Plain-text document sources:
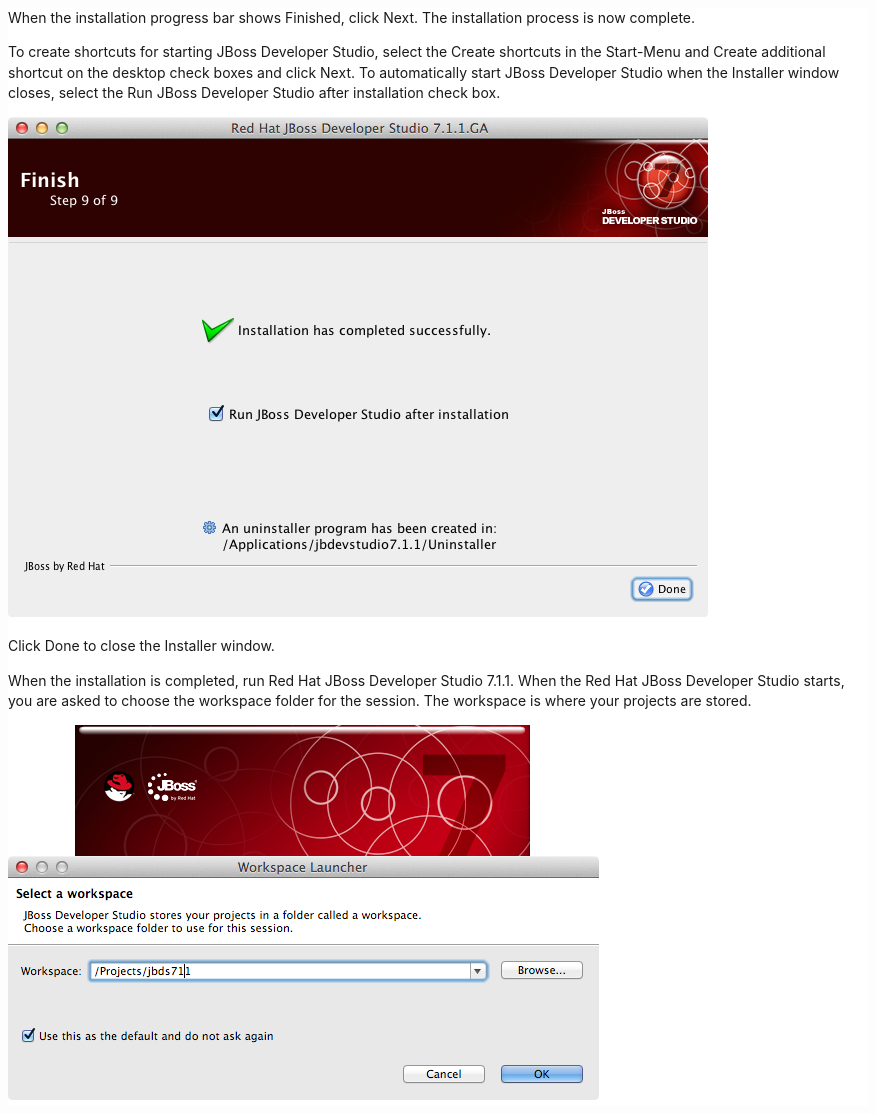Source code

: When the installation progress bar shows Finished, click Next. The installation process is now complete.

To create shortcuts for starting JBoss Developer Studio, select the Create shortcuts in the Start-Menu and Create additional shortcut on the desktop check boxes and click Next. To automatically start JBoss Developer Studio when the Installer window closes, select the Run JBoss Developer Studio after installation check box.

![JBDS Install Exit](img/jbds-install-complete2.png)

Click Done to close the Installer window.

When the installation is completed, run Red Hat JBoss Developer Studio 7.1.1. When the Red Hat JBoss Developer Studio starts, you are asked to choose the workspace
folder for the session. The workspace is where your projects are stored.

![JBDS Workspace](img/jbds-install-workspace.png)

### Task objective:
Reproduce the source text of the data above line for line, without changing anything, and leave the pictures out of your answer.

### Task output:
Source code

: When the installation progress bar shows Finished, click Next. The installation process is now complete.

To create shortcuts for starting JBoss Developer Studio, select the Create shortcuts in the Start-Menu and Create additional shortcut on the desktop check boxes and click Next. To automatically start JBoss Developer Studio when the Installer window closes, select the Run JBoss Developer Studio after installation check box.

![JBDS Install Exit](img/jbds-install-complete2.png)

Click Done to close the Installer window.

When the installation is completed, run Red Hat JBoss Developer Studio 7.1.1. When the Red Hat JBoss Developer Studio starts, you are asked to choose the workspace
folder for the session. The workspace is where your projects are stored.

![JBDS Workspace](img/jbds-install-workspace.png)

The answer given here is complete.